## WORK TO BE COMPLETED
From the records below, please repeat exactly the line that has "right ear: (161, 74)", the line that has "right knee: (164, 133)", and every line between them, and nothing else.

## AVAILABLE DATA
---------------

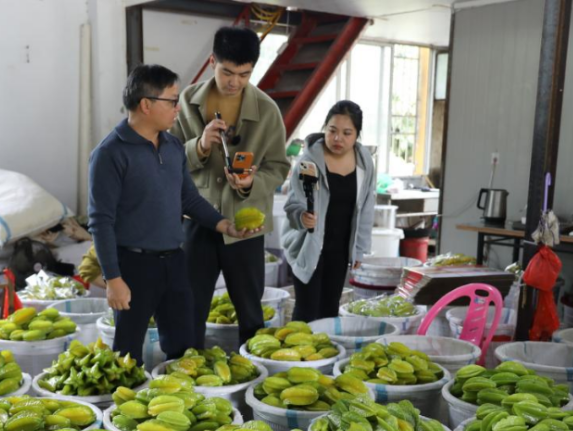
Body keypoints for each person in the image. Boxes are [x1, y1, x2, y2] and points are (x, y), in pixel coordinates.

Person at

---------------

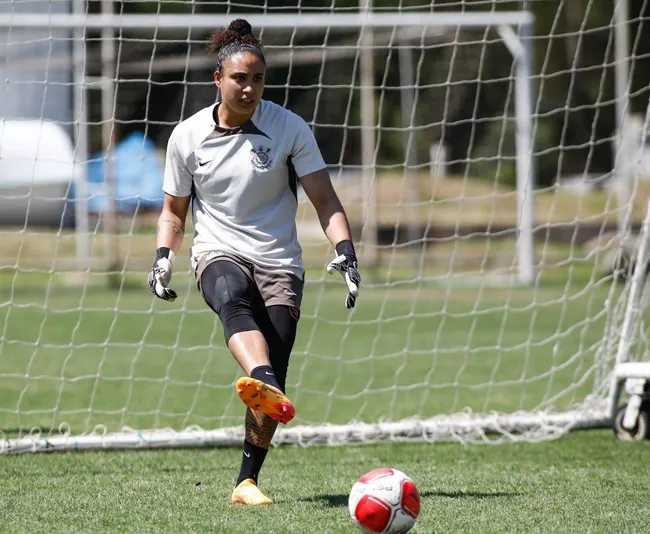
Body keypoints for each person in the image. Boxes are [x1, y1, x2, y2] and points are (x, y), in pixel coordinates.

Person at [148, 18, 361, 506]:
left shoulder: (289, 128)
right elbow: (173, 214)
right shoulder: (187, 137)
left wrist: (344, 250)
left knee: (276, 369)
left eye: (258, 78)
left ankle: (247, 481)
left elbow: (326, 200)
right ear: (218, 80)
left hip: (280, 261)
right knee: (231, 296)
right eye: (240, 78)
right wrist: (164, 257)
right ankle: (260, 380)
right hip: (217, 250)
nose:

---------------

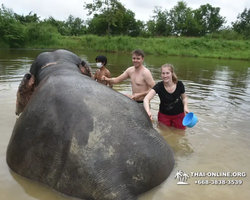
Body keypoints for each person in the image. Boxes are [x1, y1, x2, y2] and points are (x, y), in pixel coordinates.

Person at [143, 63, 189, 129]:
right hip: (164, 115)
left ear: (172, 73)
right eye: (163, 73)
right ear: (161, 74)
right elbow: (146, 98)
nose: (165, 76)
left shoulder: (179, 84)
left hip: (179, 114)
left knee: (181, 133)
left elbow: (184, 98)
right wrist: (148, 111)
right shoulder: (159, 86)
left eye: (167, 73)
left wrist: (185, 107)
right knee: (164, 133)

---------------

## FINAL ANSWER
right ear: (161, 74)
right elbow: (146, 98)
nose: (165, 76)
left shoulder: (179, 84)
left hip: (179, 114)
left knee: (181, 133)
left elbow: (184, 98)
right wrist: (148, 111)
right shoulder: (159, 86)
left eye: (167, 73)
left wrist: (185, 107)
right knee: (164, 133)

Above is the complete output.